Reputation: 445
I have a text file containing these characters, where my delimiter/separator is ##@##
:
Steve##@##Jobs##@##Apple Inc.##@##32421213
Bill##@##Gates##@##Microsoft Corp.##@##234213
Steve##@##Wozniak##@##Apple Inc.##@##12343
Tim##@##Cook##@##Apple Inc.##@##323345223
Now I want them to be sorted numerically & ascending by the third field. I read that it would be possible to use the bash command sort
, which unfortunately only supports a single character as delimiter.
Eventually the sorted file should exactly look like this one:
Steve##@##Wozniak##@##Apple Inc.##@##12343
Bill##@##Gates##@##Microsoft Corp.##@##234213
Steve##@##Jobs##@##Apple Inc.##@##32421213
Tim##@##Cook##@##Apple Inc.##@##323345223
Is there a fix for sort or can I do this using awk?
Upvotes: 0
Views: 400
Reputation: 7837
Because sort(1) accepts only a single-character delimiter, you want to convert your separator string into something sort recognizes, but is not a value that appears in your data. Your best choice is something that can't appear in the data: a non-printable character. A reasonable candidate is the ASCII field separator, octal 034. Then of course you have to restore your separator after sorting.
If you use bash, you have straightforward access to characters by octal value, else your shell may vary. Then sed makes it a snap:
$ s=$'\034'
$ sed "s/##@##/$s/g" dat | sort -t $s -k4 -n | sed "s/$s/##@##/g"

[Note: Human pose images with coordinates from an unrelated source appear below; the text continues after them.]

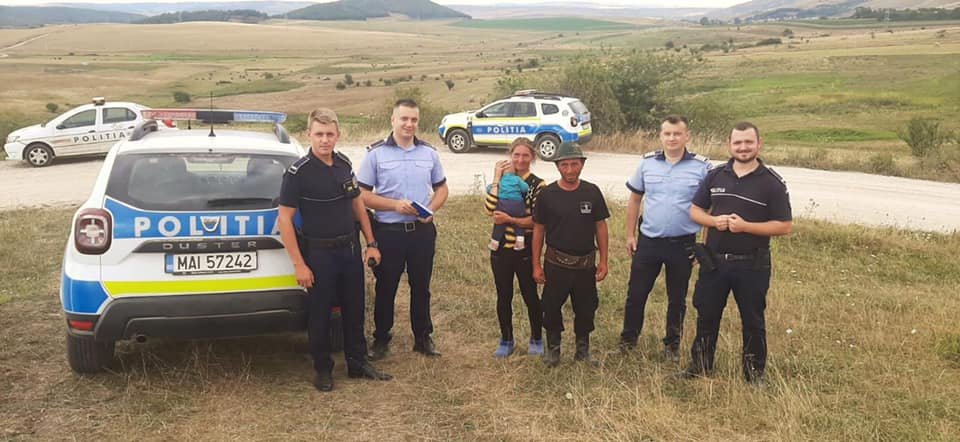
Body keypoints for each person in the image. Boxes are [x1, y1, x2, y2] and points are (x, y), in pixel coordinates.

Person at [277, 108, 392, 392]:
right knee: (320, 314)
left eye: (330, 134)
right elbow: (285, 219)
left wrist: (371, 243)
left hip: (349, 250)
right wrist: (299, 264)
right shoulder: (297, 173)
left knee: (355, 308)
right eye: (319, 134)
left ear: (338, 135)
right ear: (309, 135)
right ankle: (323, 369)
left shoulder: (343, 163)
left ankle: (357, 363)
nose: (325, 140)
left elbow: (357, 203)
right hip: (319, 254)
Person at [682, 122, 792, 383]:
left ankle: (754, 374)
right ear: (729, 145)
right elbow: (695, 210)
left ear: (759, 144)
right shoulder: (715, 176)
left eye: (748, 142)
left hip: (752, 264)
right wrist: (713, 221)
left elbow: (784, 225)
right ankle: (700, 366)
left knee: (753, 320)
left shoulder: (772, 183)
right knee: (707, 315)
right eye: (738, 142)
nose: (743, 147)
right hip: (714, 263)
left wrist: (746, 227)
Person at [357, 99, 449, 360]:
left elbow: (442, 188)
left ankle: (423, 337)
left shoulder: (429, 153)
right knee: (387, 287)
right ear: (393, 120)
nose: (409, 124)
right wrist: (394, 205)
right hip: (389, 233)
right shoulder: (375, 154)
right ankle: (381, 338)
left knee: (421, 286)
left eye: (414, 120)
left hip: (421, 233)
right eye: (404, 119)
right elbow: (362, 195)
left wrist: (431, 209)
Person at [620, 115, 712, 362]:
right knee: (636, 294)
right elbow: (635, 199)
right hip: (649, 241)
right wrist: (630, 235)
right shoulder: (647, 164)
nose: (672, 138)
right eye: (667, 133)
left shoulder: (702, 168)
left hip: (683, 243)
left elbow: (709, 209)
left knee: (677, 298)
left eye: (677, 133)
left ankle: (672, 345)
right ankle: (628, 341)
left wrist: (704, 244)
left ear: (686, 136)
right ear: (660, 136)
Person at [532, 141, 610, 367]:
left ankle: (582, 351)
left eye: (574, 164)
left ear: (582, 164)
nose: (569, 170)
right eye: (564, 165)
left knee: (586, 308)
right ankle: (553, 350)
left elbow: (600, 227)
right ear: (557, 166)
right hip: (556, 264)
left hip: (585, 265)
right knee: (551, 307)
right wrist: (536, 265)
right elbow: (538, 230)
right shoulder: (547, 194)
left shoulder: (592, 192)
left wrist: (604, 261)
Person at [484, 137, 546, 358]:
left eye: (525, 155)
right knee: (504, 295)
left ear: (533, 157)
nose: (520, 160)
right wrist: (495, 178)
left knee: (530, 295)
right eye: (516, 155)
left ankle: (536, 338)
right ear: (510, 156)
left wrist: (509, 219)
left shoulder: (538, 185)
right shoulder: (502, 179)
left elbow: (538, 220)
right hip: (501, 249)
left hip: (525, 248)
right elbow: (490, 210)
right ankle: (506, 339)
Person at [488, 165, 529, 251]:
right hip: (517, 204)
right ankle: (520, 242)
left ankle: (495, 242)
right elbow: (525, 188)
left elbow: (489, 189)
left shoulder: (500, 181)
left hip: (503, 204)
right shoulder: (517, 179)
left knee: (499, 223)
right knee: (519, 222)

Steve##@##Wozniak##@##Apple Inc.##@##12343
Bill##@##Gates##@##Microsoft Corp.##@##234213
Steve##@##Jobs##@##Apple Inc.##@##32421213
Tim##@##Cook##@##Apple Inc.##@##323345223
Upvotes: 0
Reputation: 23667
Solution using perl
, no need of other commands
$ cat ip.txt
Steve##@##Jobs##@##Apple Inc.##@##32421213
Bill##@##Gates##@##Microsoft Corp.##@##234213
abc##@##xyz##@##123 Corp.##@##234213
Steve##@##Wozniak##@##Apple Inc.##@##12343
Tim##@##Cook##@##Apple Inc.##@##323345223
$ perl -ne '($k)=/(\d+)$/; $h{$k} .= $_; END{foreach (sort {$a <=> $b} keys %h){print $h{$_}}}' ip.txt
Steve##@##Wozniak##@##Apple Inc.##@##12343
Bill##@##Gates##@##Microsoft Corp.##@##234213
abc##@##xyz##@##123 Corp.##@##234213
Steve##@##Jobs##@##Apple Inc.##@##32421213
Tim##@##Cook##@##Apple Inc.##@##323345223
Upvotes: 0
Reputation: 23850
Here's a (hackish) idea. Use awk
to add the numeric field to the beginning of each line, so that we can sort it with sort
and then use sed
to get rid of the stuff that we added in the first step. Something like that:
awk -vFS='##@##' '{print $4 "|" $0}' input | sort -n | sed -e 's/^[^|]*|//'
Upvotes: 2